Laws, however, are always up to official interpretation. We rushed back to the hearing room for the very brief statements of the Board (McInerney decided to show up this time) on the matter. Board President Arnold Chin and Commissioner Allam El Qadah both sympathized more with the investments of the West Cork landlords than the housing rights of tenderloin residents. Luckily the importance of low-income housing was not lost on Commissioner Saunders who said her decision was influenced by SF’s current housing crisis. She also noted that the West Cork landlords "are not new to the process or naive to the city’s policies." Commissioner McInerney then surprised the crowd by siding with Commissioners Saunders and Cullum in voting to uphold the six-month old ruling against the West Cork.

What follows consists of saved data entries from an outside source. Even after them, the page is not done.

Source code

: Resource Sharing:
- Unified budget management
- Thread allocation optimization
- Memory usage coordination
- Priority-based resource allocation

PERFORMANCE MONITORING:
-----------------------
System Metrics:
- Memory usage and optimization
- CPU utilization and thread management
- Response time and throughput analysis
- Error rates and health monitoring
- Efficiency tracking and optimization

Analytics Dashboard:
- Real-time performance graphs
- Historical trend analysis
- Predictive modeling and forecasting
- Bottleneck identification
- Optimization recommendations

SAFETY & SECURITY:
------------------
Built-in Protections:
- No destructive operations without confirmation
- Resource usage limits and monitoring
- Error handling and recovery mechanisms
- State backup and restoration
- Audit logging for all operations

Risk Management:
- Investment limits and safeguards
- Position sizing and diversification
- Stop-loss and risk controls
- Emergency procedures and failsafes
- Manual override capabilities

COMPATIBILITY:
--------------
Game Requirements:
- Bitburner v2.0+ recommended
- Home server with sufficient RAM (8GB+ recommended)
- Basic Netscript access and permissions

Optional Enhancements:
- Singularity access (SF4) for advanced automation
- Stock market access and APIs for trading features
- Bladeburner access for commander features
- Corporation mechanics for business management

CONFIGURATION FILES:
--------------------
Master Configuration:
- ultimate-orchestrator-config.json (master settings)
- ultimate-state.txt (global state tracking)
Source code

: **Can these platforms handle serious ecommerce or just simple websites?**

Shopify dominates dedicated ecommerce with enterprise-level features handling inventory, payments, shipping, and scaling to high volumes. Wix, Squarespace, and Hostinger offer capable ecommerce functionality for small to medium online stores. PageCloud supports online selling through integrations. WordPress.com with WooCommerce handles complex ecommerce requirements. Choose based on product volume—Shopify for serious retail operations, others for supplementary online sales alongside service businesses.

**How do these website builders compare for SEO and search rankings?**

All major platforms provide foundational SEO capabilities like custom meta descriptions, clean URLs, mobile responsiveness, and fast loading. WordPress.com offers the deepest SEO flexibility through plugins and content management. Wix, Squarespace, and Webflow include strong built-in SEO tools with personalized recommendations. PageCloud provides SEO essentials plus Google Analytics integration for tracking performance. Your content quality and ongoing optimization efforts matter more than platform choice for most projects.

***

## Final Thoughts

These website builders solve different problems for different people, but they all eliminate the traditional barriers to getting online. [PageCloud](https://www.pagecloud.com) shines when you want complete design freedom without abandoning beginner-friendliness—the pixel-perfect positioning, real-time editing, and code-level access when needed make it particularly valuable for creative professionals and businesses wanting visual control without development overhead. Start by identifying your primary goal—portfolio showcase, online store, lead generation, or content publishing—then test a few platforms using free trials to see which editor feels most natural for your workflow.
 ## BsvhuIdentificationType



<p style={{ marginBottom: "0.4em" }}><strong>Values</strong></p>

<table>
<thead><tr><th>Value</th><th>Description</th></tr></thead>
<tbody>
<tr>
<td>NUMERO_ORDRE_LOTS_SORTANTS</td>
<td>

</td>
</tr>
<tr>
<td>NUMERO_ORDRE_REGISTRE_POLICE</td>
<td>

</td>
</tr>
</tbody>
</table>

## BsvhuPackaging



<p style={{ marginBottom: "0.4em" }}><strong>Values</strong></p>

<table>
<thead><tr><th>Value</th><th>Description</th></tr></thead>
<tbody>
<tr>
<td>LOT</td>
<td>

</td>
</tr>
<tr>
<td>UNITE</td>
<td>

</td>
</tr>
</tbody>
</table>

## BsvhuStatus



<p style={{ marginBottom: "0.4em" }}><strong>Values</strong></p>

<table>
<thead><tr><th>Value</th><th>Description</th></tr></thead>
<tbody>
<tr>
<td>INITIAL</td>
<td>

While the case against the West Cork officially had been argued by the Tenderloin Housing Clinic, it was people power that finally convinced the Board to get on with it and do the right thing. This had been the fourth time we had packed the room to see justice done. This time, when the hearing room emptied out after the ruling, we celebrated in the knowledge that we didn’t have to come back again, at least not for this case.

Larry Edward sat energetically and patiently through the two hours of delay before the case was heard. As we were jubilantly leaving City Hall he was passing out snacks declaring, "It just goes to show, when oppressed folks come together they can win." Edward described himself as currently homeless but said he was here because "SRO rooms and homeless folks, we’re all on the same ticket." He was feeling positive about his option to move into a decent room after this decision. A fellow celebrant then chimed in that another SRO owned by the same landlords, the Alder Hotel, had been cited for over 100 code violations in the past six months, most of them fire safety violations.

On the steps of City Hall the air was cool and fresh and people were jumping with the energy of the recent victory. I asked Randy Shaw of the THC whether we would have to fight this again in court. As far as he knew, the landlords had recently changed their tune and instead of readying a legal challenge they were courting a non-profit to lease and manage the building. Hopefully the West Cork and all of its now-swanky 88 rooms are on their way to being desperately needed low-income homes for people. If not, Shaw stated, "We will let them know that they are violating the law." And we’ll keep coming back until they stop.